À MON AMIE
Le 26 mars 2019
Certaines personnes font irruption dans votre vie et de façon évidente, prennent une place dans votre cœur comme si celle-ci leur avait toujours été destinée.
Les liens se nouent, l’amitié survient, s’exalte, se parle, se rit, se chante, se pérennise et comme un lac au bleu profond, s’installe dans une partie du cristal aux mille facettes qu’est l’amour.
C’est une drôle de chose que l’amour.
Lorsque l’homme de ma vie a surgi dans mon existence, cette émotion intense a trouvé tout naturellement sa place au sein de ce cristal. Elle en a amplifié les vibrations et ma vie en est devenue plus belle à jamais. Nous avons voulu agrandir, prolonger notre union et avons conçu un enfant.
L’amour que je porte à Sacha, sans rien attendre de lui, juste parce qu’il est mon enfant, m’a appris à aimer mon homme pour ce qu’il est. Le bonheur m’a submergée, tellement que je me suis demandé si je parviendrai à chérir autant le deuxième bébé que je portais en moi.
J’ai été surprise par la force et l’intensité de l’attachement que j’éprouvais pour Jeanne. Et j’en ai aimé mon fils d’autant plus.
Line est née et mes sentiments pour mes trois enfants se sont trouvés renforcés à un point que je n’aurais jamais pu imaginer.
Le cristal en moi vibre et scintille, mes amis le font tinter de joie. Marie-Noëlle y a taillé une facette importante, étincelante de complicité, de rires, de papotages, de musique, de lecture, de repas en bord de Marne, de noix croquées aussitôt ramassées, de balades sur son île, de SMS presque quotidiens pour le bonheur de partager, partager, encore et encore.
Mon amie s’est éteinte il y a trois semaines.
Même si je m’y étais préparée, le chagrin m’a assommée.
La facette de notre amitié est toujours là, chatoyante, magnifique, merveilleuse, rien ne pourra jamais la briser.
Alors pourquoi cette douleur, cette flèche dans le ventre, ces sanglots ?
Pourquoi n’est-ce pas uniquement tous les beaux souvenirs avec elle qui se présentent à moi ?
Pourquoi est-ce juste cette immense peine, ce vide énorme ?
Pourquoi ne puis-je seulement ressentir cette chance extraordinaire que mon amie ait partagé ma vie ?
Je pleure en m’engueulant car je sais qu’elle ne serait pas contente de me voir comme cela.
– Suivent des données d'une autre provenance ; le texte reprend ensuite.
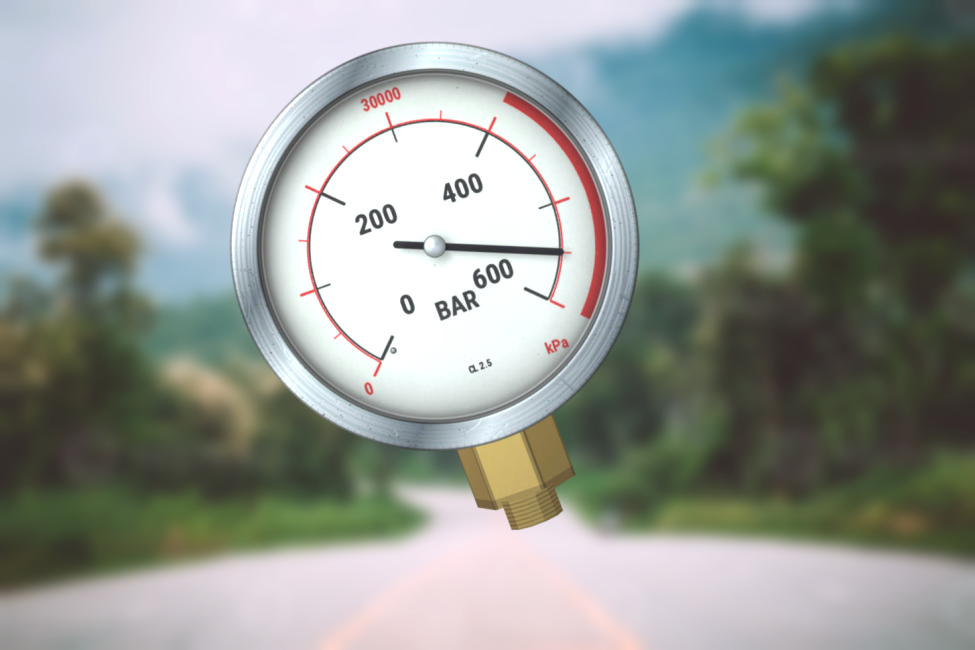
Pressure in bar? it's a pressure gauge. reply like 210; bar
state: 550; bar
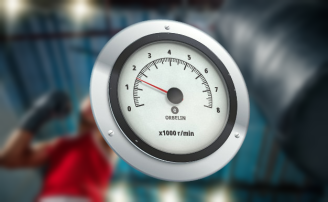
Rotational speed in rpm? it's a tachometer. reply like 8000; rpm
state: 1500; rpm
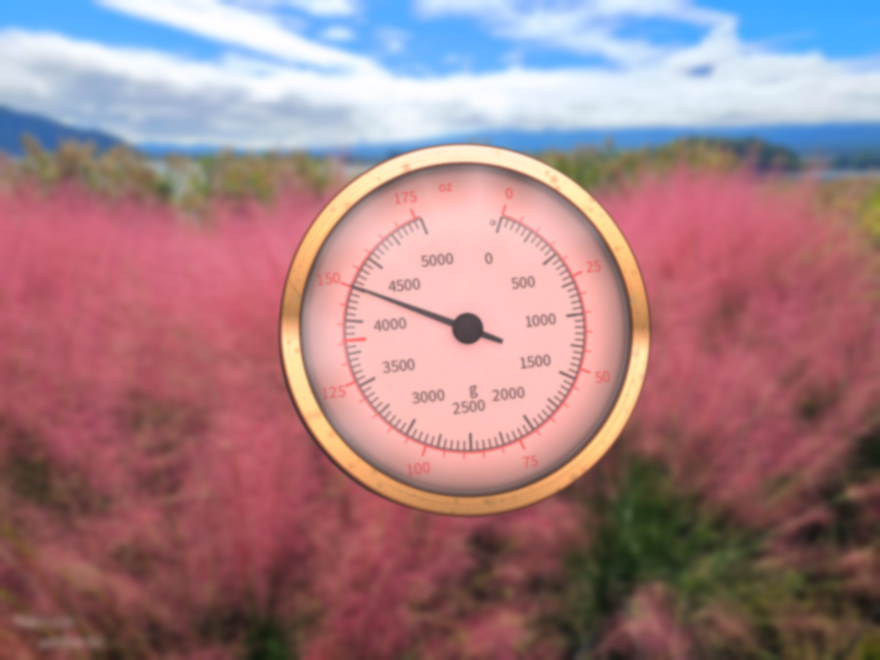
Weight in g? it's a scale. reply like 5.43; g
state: 4250; g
La boîte de mouchoirs est vide, du rouleau d’essuie-tout ne reste que le carton, je me mouche dans du papier toilette.
Je sais qu’un jour je parviendrai à penser à elle sans verser de larmes.
Je sais que le temps du deuil est un temps incompressible… et patali et patalo…
Mais moi, je n’ai pas envie qu’elle ne soit plus là. Même si je sais qu’elle est partie en étant heureuse de la belle vie qu’elle avait vécue.
Je nourris mon corps qui a mal au ventre, je désaltère ma bouche qui a soif, je revêts mon masque social et vaque à mes occupations, je n’ai envie que des bras de mon homme et des baisers de mes enfants, je suis fatiguée.
Alors j’écris, car seule l’écriture m’apaise. Je confie mon chagrin à mon stylo qui m’en décharge en le posant sur le papier, les mots s’ordonnent et calment ma pensée.
Je saisis un livre qu’elle m’a offert, le serre contre moi et je remercie la vie qui me permet d’aimer.